There was no immediate claim of responsibility, but this year has seen an uptick in jihadist violence across Mali. An attack on a restaurant in Bamako in March was the first time the capital had been attacked in years.

In 2012, after a coup in Bamako, Mali's north fell under the control of Islamic extremists who took advantage of a Tuareg uprising. In 2013, the French Army took control of the north and a UN-brokered peace deal was signed with Tuareg separatists.

France and other Western nations have been working with the Malian government to prevent the Islamist militants from regaining a foothold in the north. A UN spokesman said that the Radisson Blu was host to a large delegation of UN workers involved in the ongoing peace process.

In August, nine people, including four members of the UN mission, were killed in a hotel attack in the central town of Sevare after heavily armed gunmen entered a hotel popular with European military officers. The attacks was significant because the popular tourist town was the demarcation line between government-controlled areas of Mali and those that were controlled by Islamist militants, the Wall Street Journal reports.

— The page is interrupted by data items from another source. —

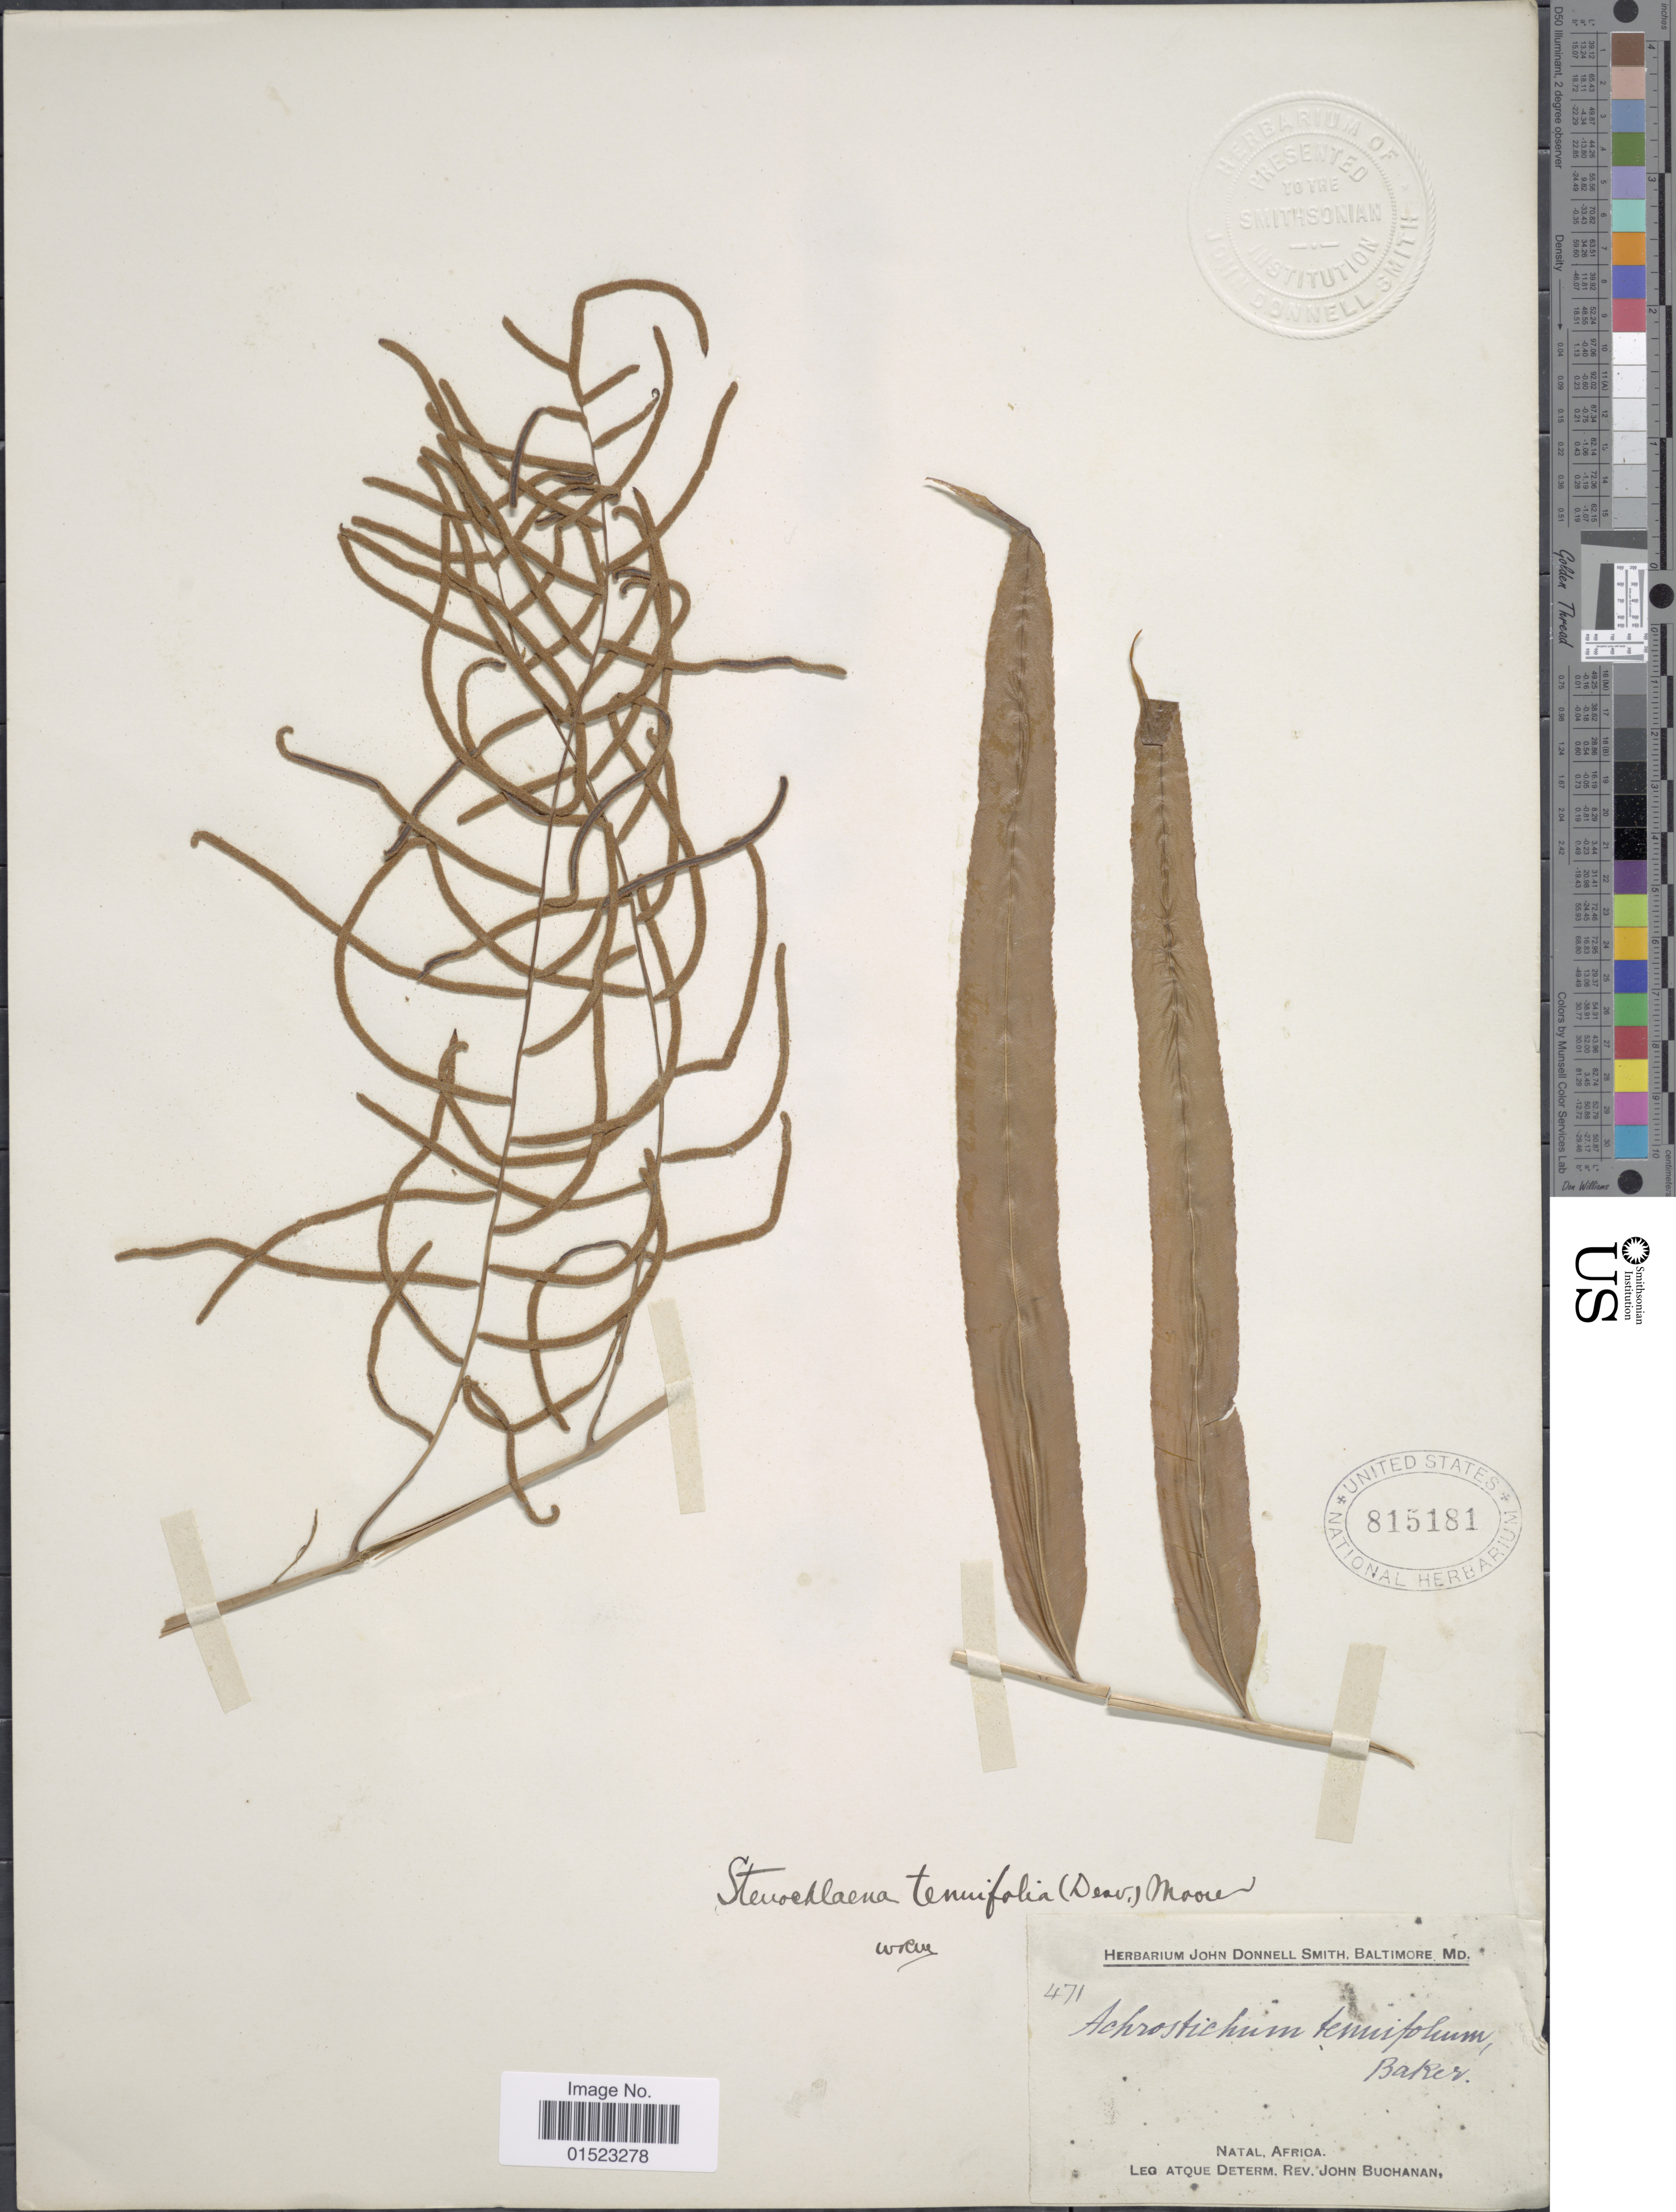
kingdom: Plantae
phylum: Tracheophyta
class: Polypodiopsida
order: Polypodiales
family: Blechnaceae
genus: Stenochlaena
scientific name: Stenochlaena tenuifolia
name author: (Desv.) T. Moore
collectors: J. Buchanan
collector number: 471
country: South Africa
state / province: KwaZulu-Natal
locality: Natal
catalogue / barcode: US 815181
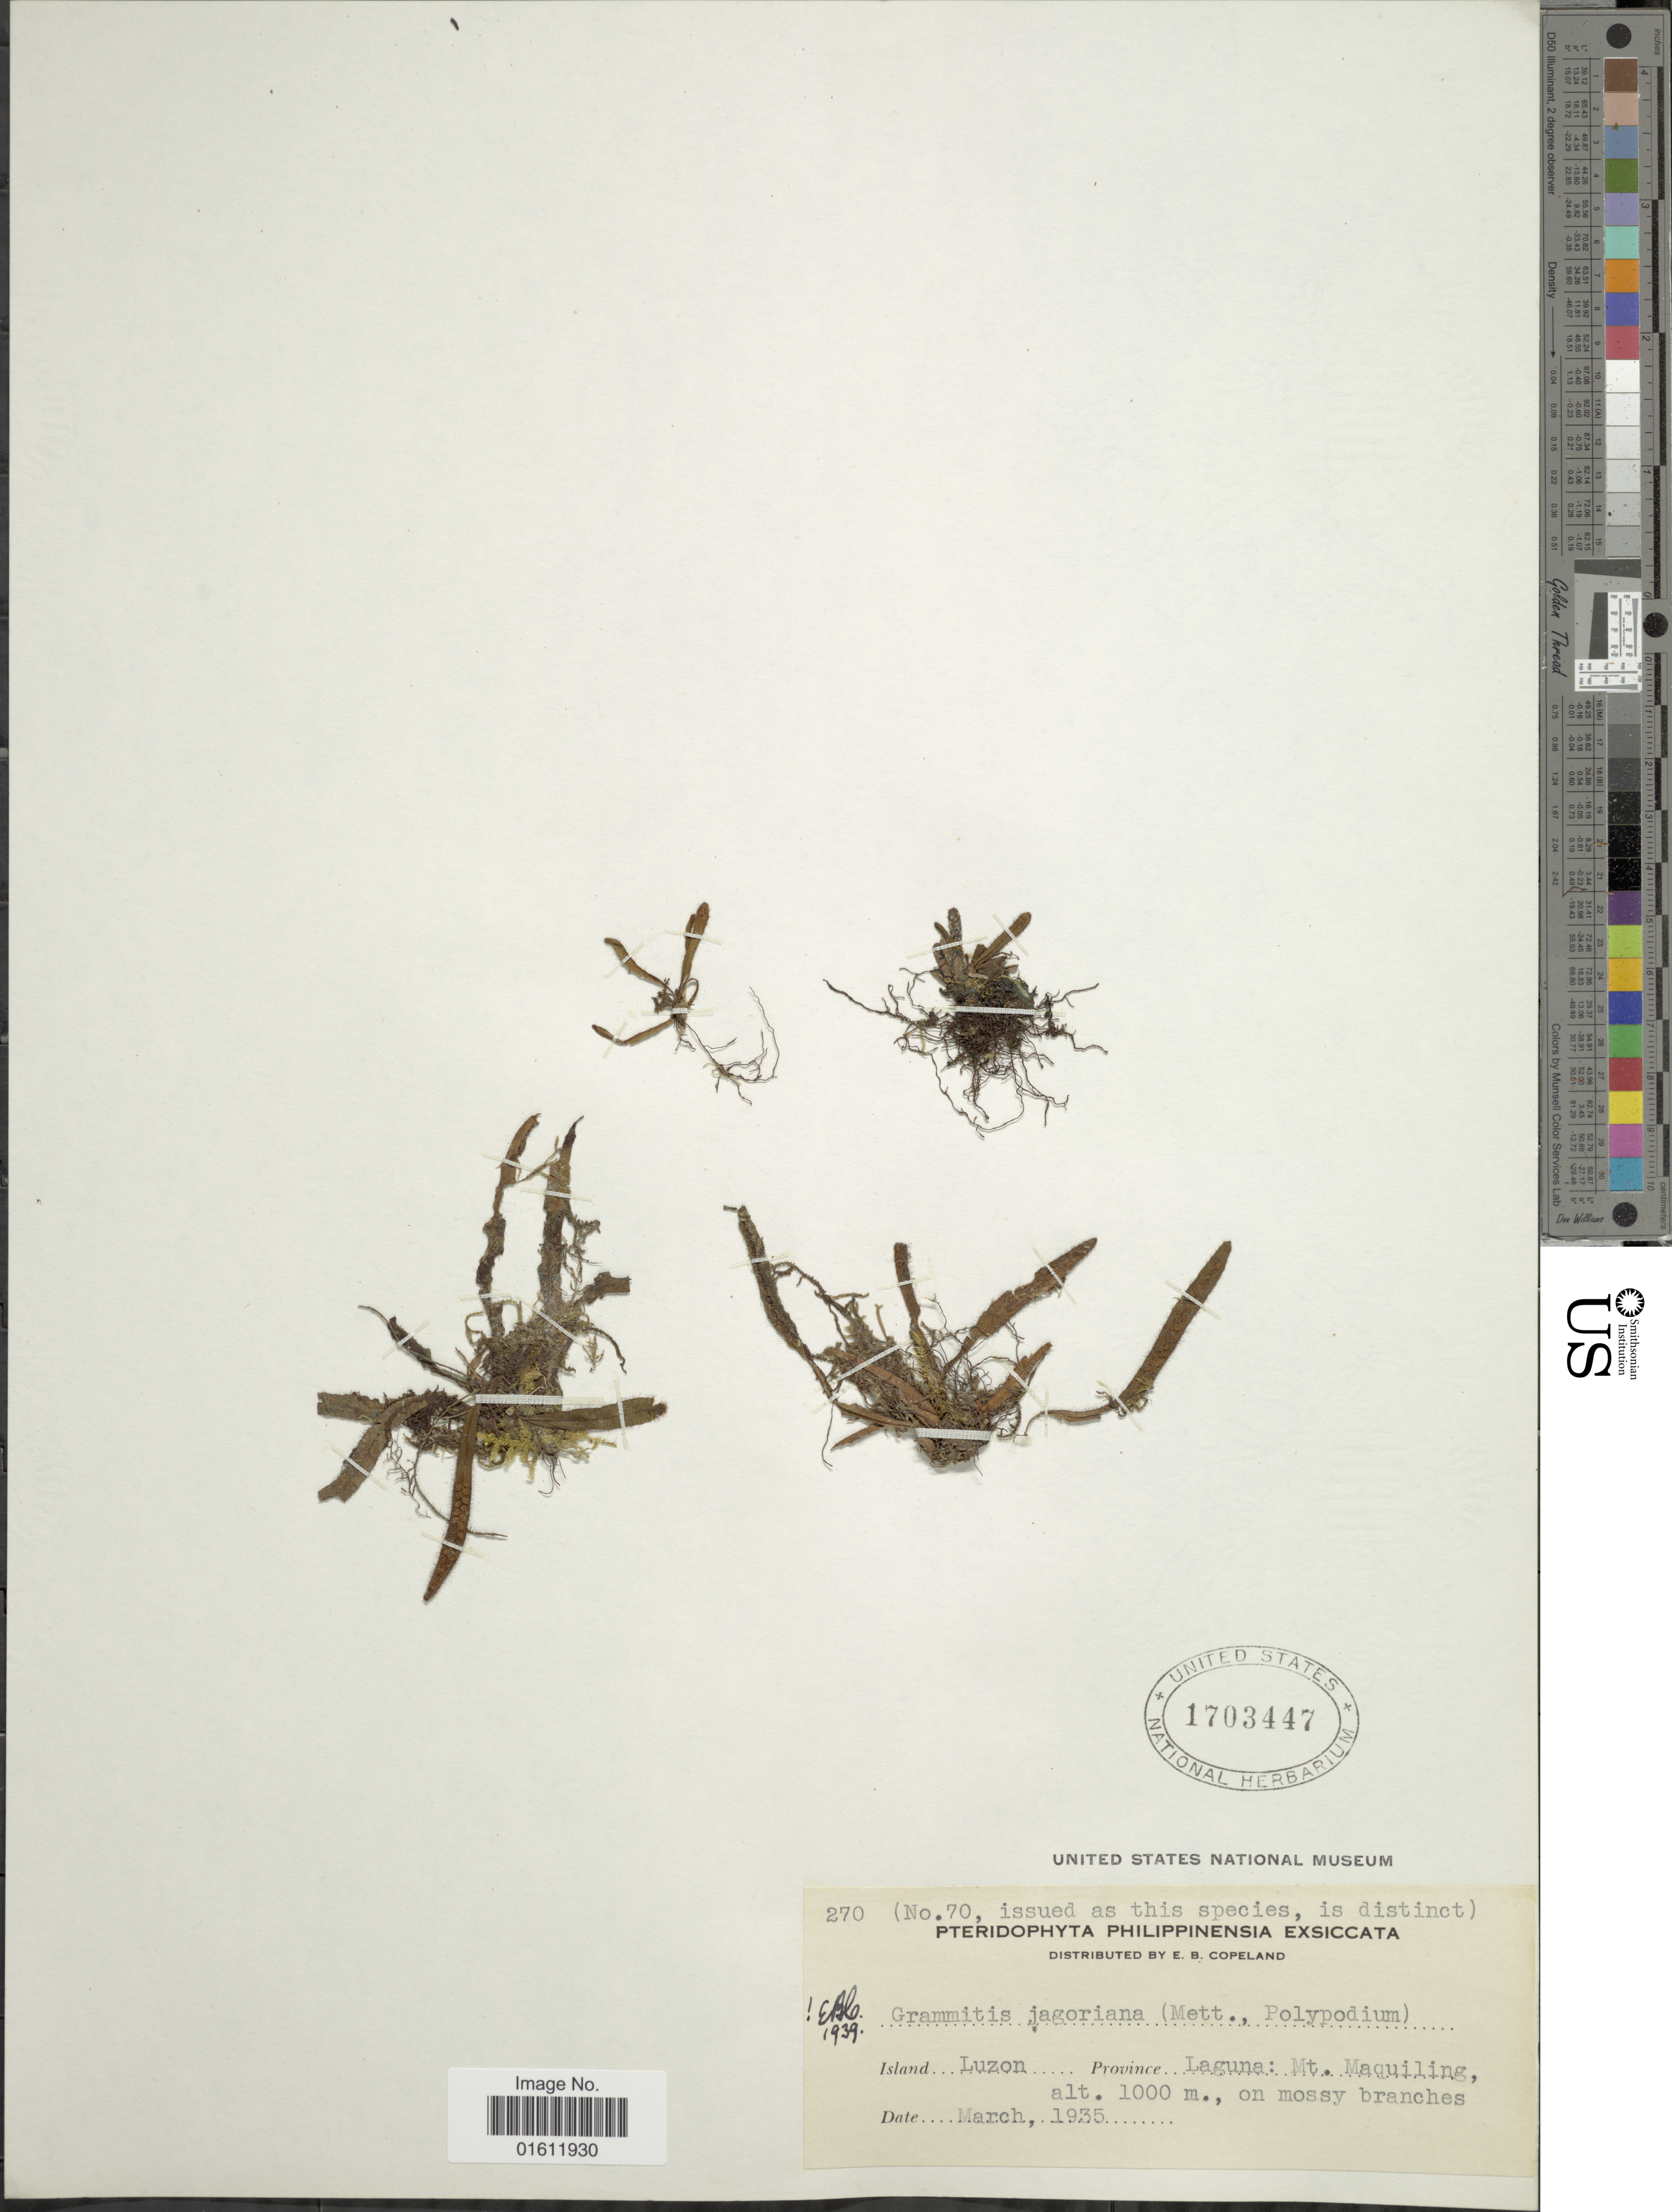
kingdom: Plantae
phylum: Tracheophyta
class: Polypodiopsida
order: Polypodiales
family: Polypodiaceae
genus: Radiogrammitis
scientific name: Radiogrammitis jagoriana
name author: (Mett. ex Kuhn) Parris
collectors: E. B. Copeland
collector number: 270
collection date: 1935-03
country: Philippines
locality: Island Luzon, Province Laguna: Mt Maquiling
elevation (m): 1000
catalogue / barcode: US 1703447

The Christian Science Monitor reported in August that there were signs that militants were strategically moving south to places like Bamako, after having been confined to cities such as Timbuktu in the north. 

"It's a troubling sign that the armed Islamist groups are intent on stepping up the pressure both on the Malian government and on the UN and French presence," Bruce Whitehouse, a Mali expert and associate professor at Lehigh University, told AP. "They want to show they are not just contained within the north and that they're not afraid to confront their primary enemies where they're strongest."